通过调用 sessions.get_or_create() 并传入以下参数来创建新会话:

  • 会话名称,允许您通过再次调用 get_or_create 重新连接到现有会话。

  • 包含地址、用户名和密码的 DbmsConnectionInfo,用于访问自托管的 Neo4j DBMS 实例

  • 会话内存大小。

  • 云区域位置。

  • 生存时间 (TTL),确保会话在设定的时间内未使用后自动删除,以避免产生额外费用。

有关参数的更多详细信息,请参阅 API 参考文档或手册。

from graphdatascience.session import AlgorithmCategory, CloudLocation, SessionMemory

# Estimate the memory needed for the GDS session
memory = sessions.estimate(
    node_count=20,
    relationship_count=50,
    algorithm_categories=[AlgorithmCategory.CENTRALITY, AlgorithmCategory.NODE_EMBEDDING],
)

# Explicitly define the size of the session
memory = SessionMemory.m_2GB

print(f"Estimated memory: {memory}")

# Specify your cloud location
cloud_location = CloudLocation("gcp", "europe-west1")

# You can find available cloud locations by calling
cloud_locations = sessions.available_cloud_locations()
print(f"Available locations: {cloud_locations}")
import os
from datetime import timedelta

from graphdatascience.session import DbmsConnectionInfo

# Identify the AuraDB instance
# you can also use DbmsConnectionInfo.from_env() to load credentials from environment variables
db_connection = DbmsConnectionInfo(
    uri=os.environ["NEO4J_URI"],
    username=os.environ["NEO4J_USERNAME"],
    password=os.environ["NEO4J_PASSWORD"],
)

# Create a GDS session!
gds = sessions.get_or_create(
    # give it a representative name
    session_name="people-and-fruits-sm",
    memory=memory,
    db_connection=db_connection,
    ttl=timedelta(minutes=30),
    cloud_location=cloud_location,
)
# Verify the connectivity. Hints towards TLS or firewall issues if this fails directly after get_or_create
gds.verify_connectivity()

4. 列出会话

你可以使用 sessions.list() 查看每个已创建会话的详细信息。

from pandas import DataFrame

gds_sessions = sessions.list()

# for better visualization
DataFrame(gds_sessions)

5. 添加数据集

我们假设已配置的 Neo4j 数据库实例为空。您将使用标准 Cypher 添加数据集。
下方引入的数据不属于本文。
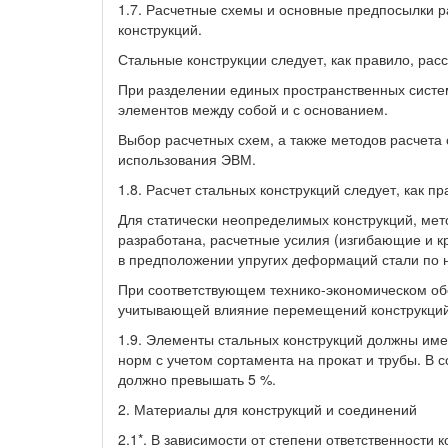
1.7. Расчетные схемы и основные предпосылки р
конструкций.
Стальные конструкции следует, как правило, рас
При разделении единых пространственных систем
элементов между собой и с основанием.
Выбор расчетных схем, а также методов расчета
использования ЭВМ.
1.8. Расчет стальных конструкций следует, как п
Для статически неопределимых конструкций, мет
разработана, расчетные усилия (изгибающие и 
в предположении упругих деформаций стали по
При соответствующем технико-экономическом об
учитывающей влияние перемещений конструкций 
1.9. Элементы стальных конструкций должны им
норм с учетом сортамента на прокат и трубы. В
должно превышать 5 %.
2. Материалы для конструкций и соединений
2.1*. В зависимости от степени ответственности 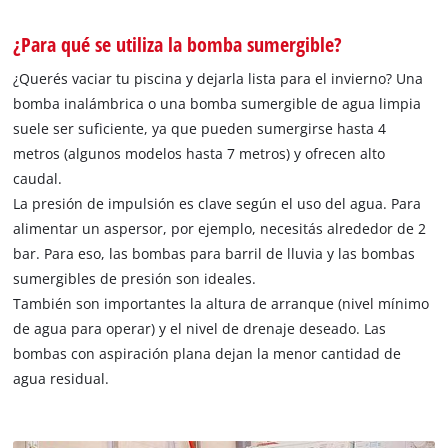
¿Para qué se utiliza la bomba sumergible?
¿Querés vaciar tu piscina y dejarla lista para el invierno? Una
bomba inalámbrica o una bomba sumergible de agua limpia
suele ser suficiente, ya que pueden sumergirse hasta 4
metros (algunos modelos hasta 7 metros) y ofrecen alto
caudal.
La presión de impulsión es clave según el uso del agua. Para
alimentar un aspersor, por ejemplo, necesitás alrededor de 2
bar. Para eso, las bombas para barril de lluvia y las bombas
sumergibles de presión son ideales.
También son importantes la altura de arranque (nivel mínimo
de agua para operar) y el nivel de drenaje deseado. Las
bombas con aspiración plana dejan la menor cantidad de
agua residual.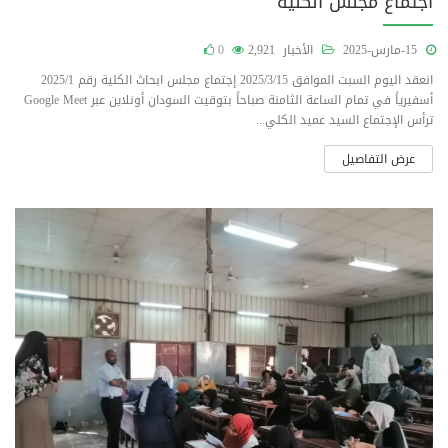
اجتماع مجلس الكلية
15-مارس-2025
الأخبار
2,921
0
انعقد اليوم السبت الموافق 2025/3/15 إجتماع مجلس ابحاث الكلية رقم 2025/1
أسفيرياً في تمام الساعة الثامنة صباحاً بتوقيت السودان أونلاين عبر Google Meet
ترأس الإجتماع السيد عميد الكلي...
عرض التفاصيل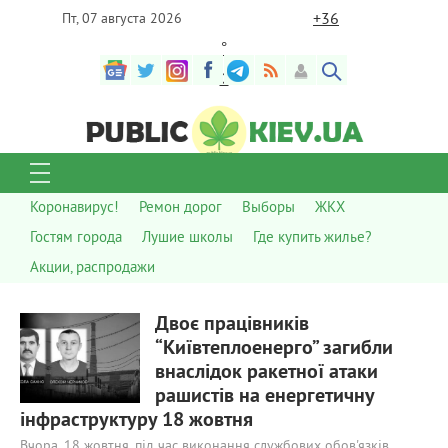
+
36
Пт, 07 августа 2026
°
C
Коронавирус!
Ремон дорог
Выборы
ЖКХ
Гостям города
Лушие школы
Где купить жилье?
Акции, распродажи
555
0
Двоє працівників
“Київтеплоенерго” загибли
внаслідок ракетної атаки
рашистів на енергетичну
інфраструктуру 18 жовтня
Вчора, 18 жовтня, під час виконання службових обов'язків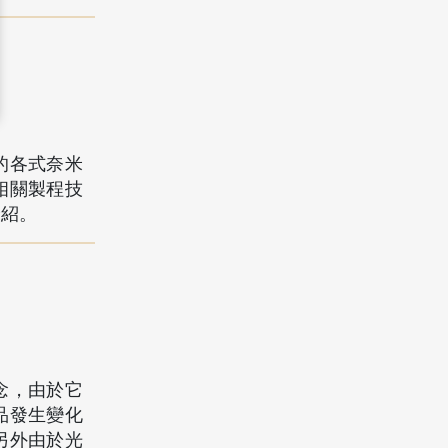
的各式奈米
相關製程技
介紹。
念，由於它
品發生變化
另外由於光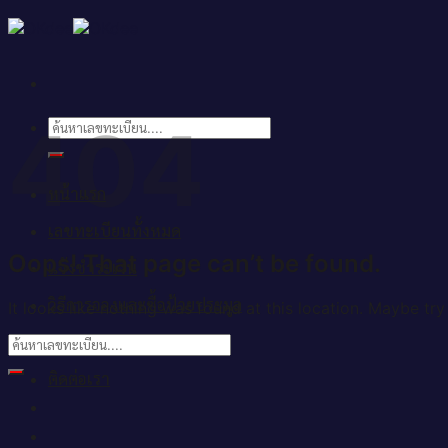
Skip
to
content
404
ค้นหา:
หน้าแรก
เลขทะเบียนทั้งหมด
Oops! That page can’t be found.
แจ้งชำระเงิน
วิธีการจองและซื้อป้ายประมูล
It looks like nothing was found at this location. Maybe try
บทความ
ติดต่อเรา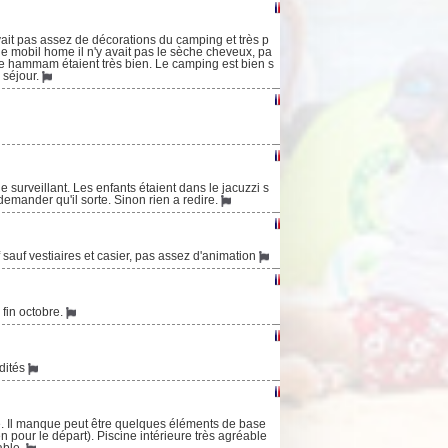
ait pas assez de décorations du camping et très p
le mobil home il n'y avait pas le sèche cheveux, pa
et le hammam étaient très bien. Le camping est bien s
 séjour.
surveillant. Les enfants étaient dans le jacuzzi s
emander qu'il sorte. Sinon rien a redire.
 sauf vestiaires et casier, pas assez d'animation
 fin octobre.
dités
e. Il manque peut être quelques éléments de base
en pour le départ). Piscine intérieure très agréable
able.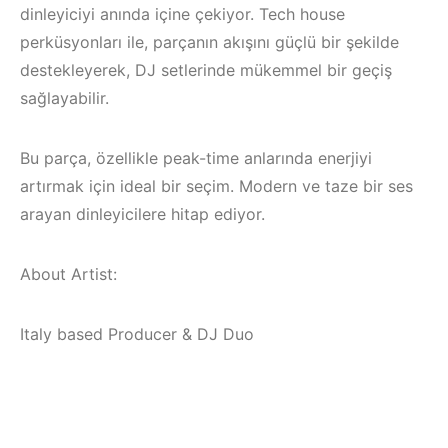
dinleyiciyi anında içine çekiyor. Tech house
perküsyonları ile, parçanın akışını güçlü bir şekilde
destekleyerek, DJ setlerinde mükemmel bir geçiş
sağlayabilir.
Bu parça, özellikle peak-time anlarında enerjiyi
artırmak için ideal bir seçim. Modern ve taze bir ses
arayan dinleyicilere hitap ediyor.
About Artist:
Italy based Producer & DJ Duo
Çeşme / Bodrum 
Akyaka /
Marmaris /
İzmir ‘in Yeni
Kuşadası /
在更实际的场景中,此步骤已经完成,您只需连接到已有的数据库即可。

data_query = """
  CREATE
    (dan:Person {name: 'Dan',     age: 18, experience: 63, hipster: 0}),
    (annie:Person {name: 'Annie', age: 12, experience: 5, hipster: 0}),
    (matt:Person {name: 'Matt',   age: 22, experience: 42, hipster: 0}),
    (jeff:Person {name: 'Jeff',   age: 51, experience: 12, hipster: 0}),
    (brie:Person {name: 'Brie',   age: 31, experience: 6, hipster: 0}),
    (elsa:Person {name: 'Elsa',   age: 65, experience: 23, hipster: 1}),
    (john:Person {name: 'John',   age: 4, experience: 100, hipster: 0}),

    (apple:Fruit {name: 'Apple',   tropical: 0, sourness: 0.3, sweetness: 0.6}),
    (banana:Fruit {name: 'Banana', tropical: 1, sourness: 0.1, sweetness: 0.9}),
    (mango:Fruit {name: 'Mango',   tropical: 1, sourness: 0.3, sweetness: 1.0}),
    (plum:Fruit {name: 'Plum',     tropical: 0, sourness: 0.5, sweetness: 0.8})

  CREATE
    (dan)-[:LIKES]->(apple),
    (annie)-[:LIKES]->(banana),
    (matt)-[:LIKES]->(mango),
    (jeff)-[:LIKES]->(mango),
    (brie)-[:LIKES]->(banana),
    (elsa)-[:LIKES]->(plum),
    (john)-[:LIKES]->(plum),

    (dan)-[:KNOWS]->(annie),
    (dan)-[:KNOWS]->(matt),
    (annie)-[:KNOWS]->(matt),
    (annie)-[:KNOWS]->(jeff),
    (annie)-[:KNOWS]->(brie),
    (matt)-[:KNOWS]->(brie),
    (brie)-[:KNOWS]->(elsa),
    (brie)-[:KNOWS]->(jeff),
    (john)-[:KNOWS]->(jeff);
"""

# making sure the database is actually empty
assert gds.run_cypher("MATCH (n) RETURN count(n)").squeeze() == 0, "Database is not empty!"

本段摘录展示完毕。